Anyway, I hit my usual wheels off at mile 9. I could tell I was slowing down significantly and I was not feeling good anymore. Though, I must have been hiding it well, because this picture does not show a woman who feels bad:
(This is coming by DRC and high-fiving all my co-workers. 2.6 to go.)
The last bit reminded me a lot of the Cherry Festival races, in that you're going through downtown and there are people everywhere cheering for you. Brandon waited for me at DRC, then biked down to catch me at the finish line, where even though I was rolling 8:40's by then I eked out a decent finish.

I should note here that as I came around on to Railroad St, a certain Journey song that I have adopted as my power anthem came on my iPod. I finished my last race as Lindsey Goss with "Don't Stop Believing" playing. It was perfect. 

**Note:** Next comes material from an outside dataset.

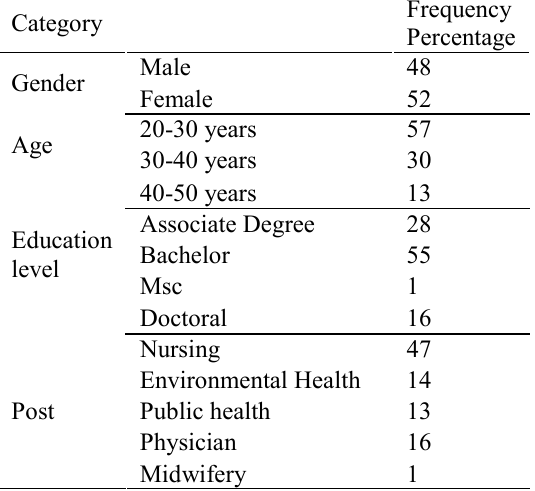
Table 1. Participant demographic characteristics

The clock said just over 1:50 and my Garmin said just over 1:47, so I knew I was in the high 1:48-low 1:49 range. Brandon was tracking me on his phone and had my official time ready for me after I crossed. 
I was very, very happy to be that close to my PR. Training this spring was not the best, so to be able to match last year's times at this level of fitness is a good sign that something had been going right in there somewhere. 
Overall conclusion: I would definitely run this race again, with this stipulation: I will not run it again as long as I'm working at DRC. It's too much with the expo and race weekend store traffic to throw that all in. I'd like another crack at it when I'm rested and had good training under my belt. Also, going to work right after a race like that is just plain no fun. It was a good thing I was in the back just checking stuff back in to inventory, because I was one grouchy, nasty little lady.
So, with that--the Garry Bjorklund Half Marathon and my last race as Lindsey Goss is in the record books:
Marathon training starts Tuesday, and life as Lindsey Goss-Maurisak starts on Saturday. Bring on the next adventure!

Sunday, June 10, 2012

"My Kind of Crazy"

Highlights from this week:

~Marathon training plan is officially in the works, courtesy of my sister, and will be kicking off post-marital shindig.

~NMTC Finale:
   In which it was uphill both ways, I ran a somewhat decent race (if not just had a fantastic prowl through the woods with a co-worker's wife/new friend), and left with a full pizza, a rather large tub of hummus, a bottle of tea, and this little bad-boy courtesy of the series finale prizes:
Heck yes, little Brooks flask!!

~I had a man who was an ordained minister of the church of Dudeism offer to marry a coworker and me, and then proceeded to flip his shit when he found out of my impending shindig and offer to officiate. Dude. Where were you a  year ago?? (Kidding. KIDDING! Pastor Carolyn is the best, there's no one else I'd rather have running that show. It would just be hilarious, that's all.)

~More new kicks!
   Brooks PureGrit before Taisha and I went and played in Hartley:

   Brooks PureGrit after Taisha and I went and played in Hartley:
Hooray, mud!!


So, here I am, on a quiet Sunday morning. I'm sipping my coffee before heading out for a 7 mile run, staring down the barrel of two crazy weeks. At the halfway point of the madness is a finish line. At the end is the beginning of the rest of my life. (OK, ew, that last one was cheesy. Sorry about that.) Along the way, there will be a 55 hour work week, a 3 hour bus ride and 3 hour flight, 2 smaller parties, and not a  lot of sleep. Either way, it's going to be madness. It's going to be fun. I'm ready to get this started.